The Islamic Republic of Iran's governing structure can seem incomprehensible. It isn't. Think of it as a combination of the appearances of democracy with the exigencies of theocracy: the entire government, byzantine as it may seem, is designed to reinforce the power and authority of the "Supreme Leader" of the revolution. Within that structure Iranian politics can be a varied, surprising mix of personalities, agendas and power struggles that flash over the public scene in elections, subtle tugs of war between the supreme leader and the president, or between the president and parliament. Here's a complete guide.
Ayatollah Ali Khamenei is Iran’s self-styled “Supreme Leader,” only the second such in the history of the Iranian Revolution, after Ayatollah Ruholla Khomeini, who ruled until 1989. He’s neither head of state nor head of the government. Yet Khamenei is essentially a dictatorial theocrat.
Ahmadinejad, the sixth president of Iran since that country’s revolution in 1979, is a populist who represents Iran’s most radicalized factions. His incendiary remarks about Israel, the Holocaust and the West coupled with Iran’s continued development of nuclear power and its support of Hamas in Palestine and Hezbollah in Lebanon make Ahmadinejad the focal point of a seemingly more dangerous Iran with outsized ambitions.
Mir-Hossein Mousavi is the reformists’ leading candidate and challenger to incumbent Mahmoud Ahmadinejad in the 2009 Iranian presidential election. Mousavi is not well known. But to call him a liberal is likely an overstatement. Mousavi's more patrician tone and sharper intellect distance him from Mahmoud Ahmadinejad, and seduce a young generation that never knew his radicalism and apologies for terror and bloodshed. But his policies and ideology, his faithfulness to the Islamic revolution, his economic policies, and his anti-Americanism are all of a piece with Ahmadinejad’s.
Mohammed Khatami represents the most moderate, intellectually urbane wing of the Iranian theocracy. Khatami’s presidential tenure included several diplomatic and tactical overtures toward the United States, which President Bush rebuffed by branding Iran part of the “axis of evil” and damaging Khatami’s standing as a moderate. Khatami rejects the “clash of civilization” thesis, and is devoted to cross-cultural dialogue.
Put simply, Iranian governance is democratic in appearance, theocratic in character and dictatorial in intent, its energies and institutions delegated not from the pluralism of its richly cultured and varied population but funneled quite rigidly toward the safeguard of the Islamic revolution and subservience to it. The system’s complexities is in large part an effective if paradoxical way of disarming criticism of Iranian “democracy” while making it supremely difficult for reformers to break into the system and sway it their way.
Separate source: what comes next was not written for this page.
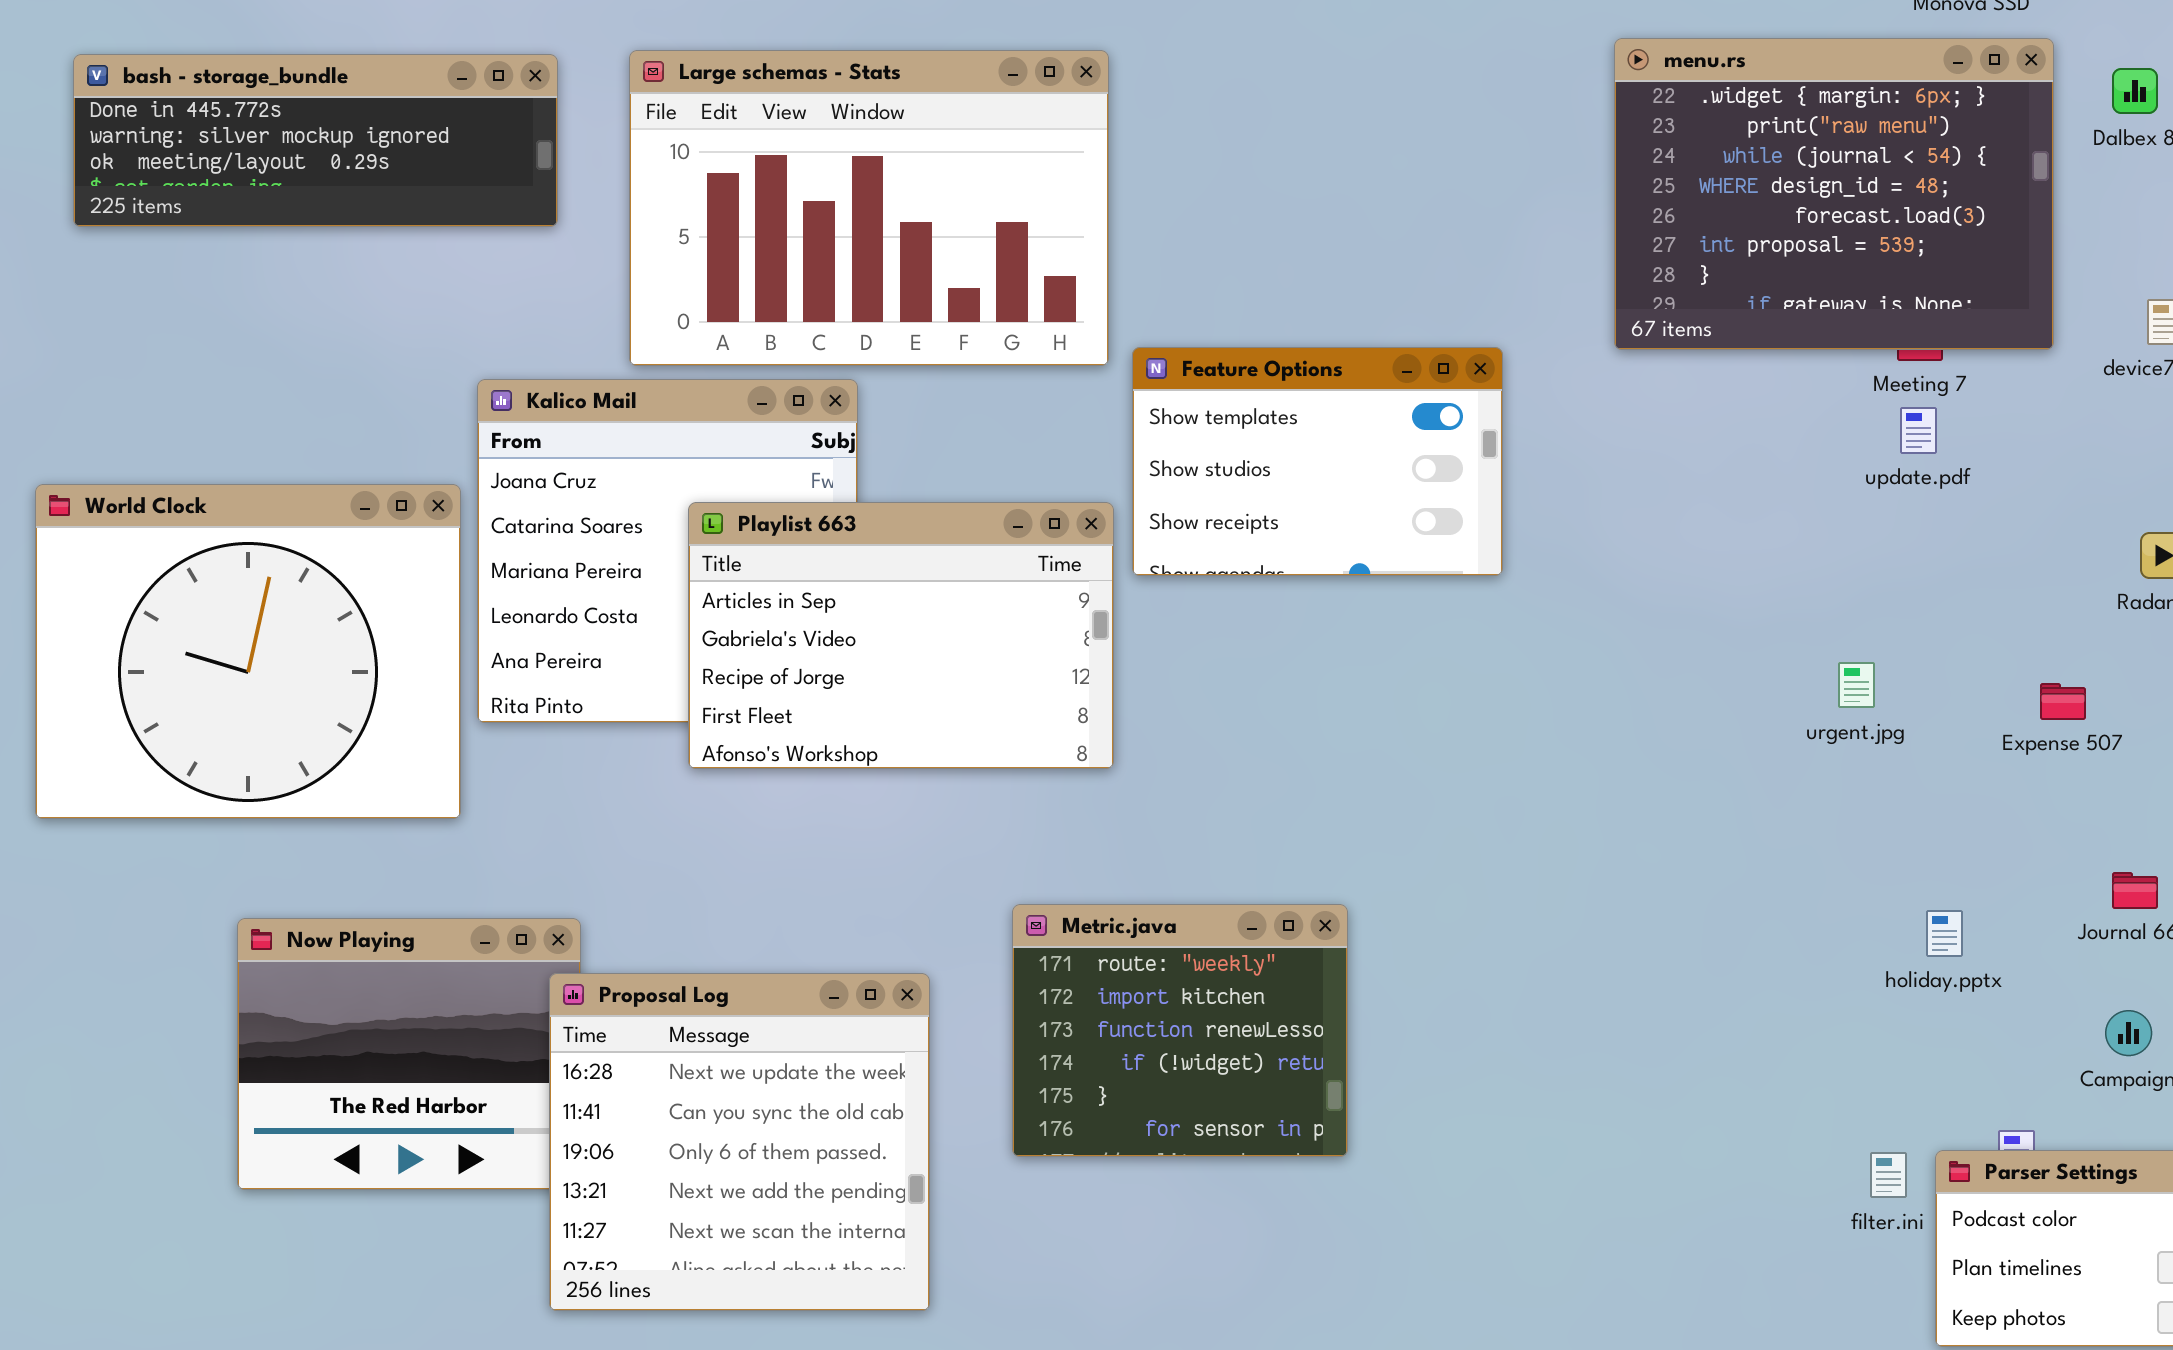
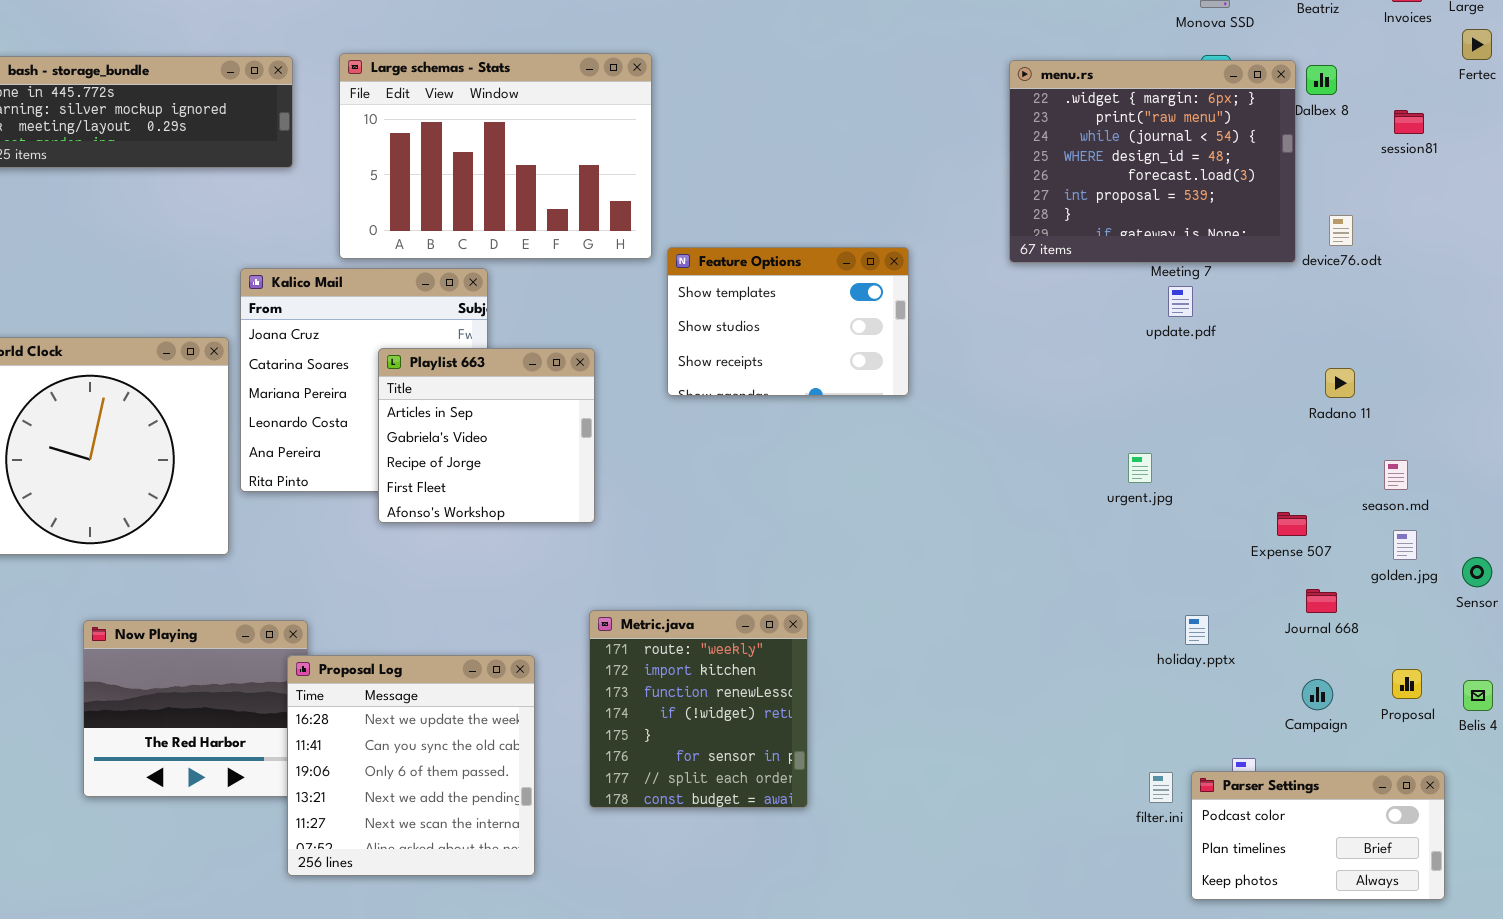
menu.rs: [1614,38,2054,350] -> [1009,60,1296,263], moved
Playlist 663: [688,502,1114,769] -> [378,348,595,523], resized
Expense 507: [2040,683,2086,720] -> [1277,512,1307,536], moved
Metric.java: [1012,904,1348,1157] -> [589,610,808,808], resized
There is no such thing as the concept of a “supreme leader” in Islam’s sacred text or in Islamic jurisprudence—either Shiite or Sunni. It is the recent invention, one of many patented through his revolution, of Iran’s Ayatollah Ruhollah Khomeini (1902-1989), who was seeking to break down the wall between spiritual and political authority in order to control both.
The 12-member Council of Guardians is one of the most powerful, unelected institutions in the Islamic Republic of Iran. The supreme leader appoints six clerical members. The head of the judiciary, on advice of parliament, appoints six lay members. All 12 members are appointed to six-year terms.
The Assembly of Experts is comparable to the Vatican's College of Cardinals. It is made up of 86 clerics whose chief responsibilities are the election of a Supreme Leader and the monitoring of his performance.
Iran has been aiming to become a nuclear power for more than two decades. The question has always been: for peaceful or offensive means? Iranian leaders themselves have been of two minds an Iranian nuclear weapons program.